The Ottawa stop was one of a handful of concerts in Canada this month, part of Wallen’s hugely popular One Night at a Time world tour. Thursday’s show attracted some 16,000 fans, generating such demand that ticket prices went through the roof, thanks to Ticketmaster’s dynamic pricing practice. Prices on the few remaining seats were in the $900 range the week before the concert, dropping to $400 or so by the day of the event.
Of course, feeding the demand is Wallen’s chart-topping, third studio album, One Thing at a Time, which came out this year with a string of hits making it the most popular country-music album of the year. The bulk of Thursday’s setlist came from that album, as well as a few songs from each of his two previous releases and one well-chosen cover song: a heartfelt rendition of Jason Isbell’s Cover Me Up.
In a white T-shirt, jeans and ball cap over his recently shorn mullet, the mustachioed Wallen was a lively, athletic frontman who made good use of the vast stage, striding back and forth to connect with the crowd on opposite sides of the arena. The pleasant twang of his voice was well suited to his mid-tempo ballads about drinking and heartbreak, and while it’s a style that’s not particularly groundbreaking or original, it sure resonates with a generation raised on technology and longing for connection.
Between songs, Wallen had a lot to say about his roots and how he moved to Nashville to follow his dream of being a country music singer.
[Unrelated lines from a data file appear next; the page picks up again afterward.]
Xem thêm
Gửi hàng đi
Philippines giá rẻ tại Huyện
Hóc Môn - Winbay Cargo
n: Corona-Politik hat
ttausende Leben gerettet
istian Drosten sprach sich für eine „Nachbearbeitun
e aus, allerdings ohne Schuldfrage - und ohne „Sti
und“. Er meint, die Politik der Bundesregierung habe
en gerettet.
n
He stuck to a non-political script, portraying himself as a simple guy who just wanted to sing about “things that mean a lot to me,” and was grateful that others related to his songs.
Not one person hollered at him to shut up and sing, but fans were definitely there for the music, on their feet singing and dancing to Wallen’s blend of rock and country, and going bonkers for hits like Everything I Love, Cowgirls (which also featured opening act, Ernest), Thinkin Bout Me, not to mention the Whiskey Glasses finale.
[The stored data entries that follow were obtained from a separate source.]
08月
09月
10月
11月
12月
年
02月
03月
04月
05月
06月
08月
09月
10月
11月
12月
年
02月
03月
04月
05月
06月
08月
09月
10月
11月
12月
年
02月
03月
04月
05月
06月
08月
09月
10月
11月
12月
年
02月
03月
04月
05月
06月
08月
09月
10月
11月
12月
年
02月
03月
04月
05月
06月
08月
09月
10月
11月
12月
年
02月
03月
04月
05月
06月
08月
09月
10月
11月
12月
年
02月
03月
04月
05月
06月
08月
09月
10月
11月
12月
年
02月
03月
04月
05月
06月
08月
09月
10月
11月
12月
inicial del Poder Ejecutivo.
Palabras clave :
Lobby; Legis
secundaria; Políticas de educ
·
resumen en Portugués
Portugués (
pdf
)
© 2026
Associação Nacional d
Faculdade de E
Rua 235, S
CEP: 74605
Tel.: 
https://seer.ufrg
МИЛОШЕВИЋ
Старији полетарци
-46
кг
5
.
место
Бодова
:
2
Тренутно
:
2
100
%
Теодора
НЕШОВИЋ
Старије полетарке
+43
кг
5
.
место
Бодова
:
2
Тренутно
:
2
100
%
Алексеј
The crowd-pleasing spectacle came with a top-notch band and all the special effects of an arena-rock blowout, including video screens, fog, flames and a dazzling array of lights.
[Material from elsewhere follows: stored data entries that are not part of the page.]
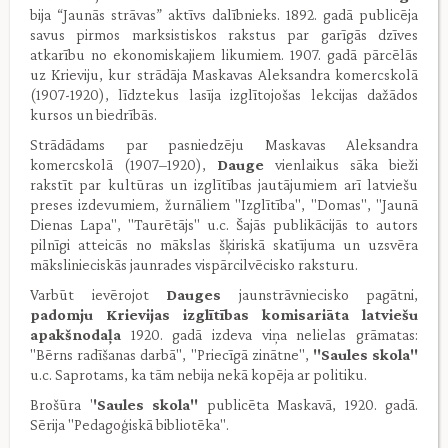
bija “Jaunās strāvas” aktīvs dalībnieks. 1892. gadā publicēja
savus pirmos marksistiskos rakstus par garīgās dzīves
atkarību no ekonomiskajiem likumiem. 1907. gadā pārcēlās
uz Krieviju, kur strādāja Maskavas Aleksandra komercskolā
(1907-1920), līdztekus lasīja izglītojošas lekcijas dažādos
kursos un biedrībās.
Strādādams par pasniedzēju Maskavas Aleksandra
komercskolā (1907–1920),
Dauge
vienlaikus sāka bieži
rakstīt par kultūras un izglītības jautājumiem arī latviešu
preses izdevumiem, žurnāliem "Izglītība", "Domas", "Jaunā
Dienas Lapa", "Taurētājs" u.c. Šajās publikācijās to autors
pilnīgi atteicās no mākslas šķiriskā skatījuma un uzsvēra
mākslinieciskās jaunrades vispārcilvēcisko raksturu.
Varbūt ievērojot
Dauges
jaunstrāvniecisko pagātni,
padomju Krievijas izglītības komisariāta latviešu
apakšnodaļa
1920. gadā izdeva viņa nelielas grāmatas:
"Bērns radīšanas darbā", "Priecīgā zinātne",
"Saules skola"
u.c. Saprotams, ka tām nebija nekā kopēja ar politiku.
Brošūra '
'Saules skola"
publicēta Maskavā, 1920. gadā.
Sērija "Pedagoģiskā bibliotēka".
Overall, the show made it clear that Wallen is doing his best to distance himself from his alcohol-fuelled transgressions of the past, which included the use of a racial slur (after which he apologized, went into rehab and made donations to charity). On Thursday, we saw a wholesome and satisfying concert from an artist whose main messages involved loving your mama, following your dreams and appreciating your fans. If he can stay on track, he’s well on his way to becoming the next Garth Brooks.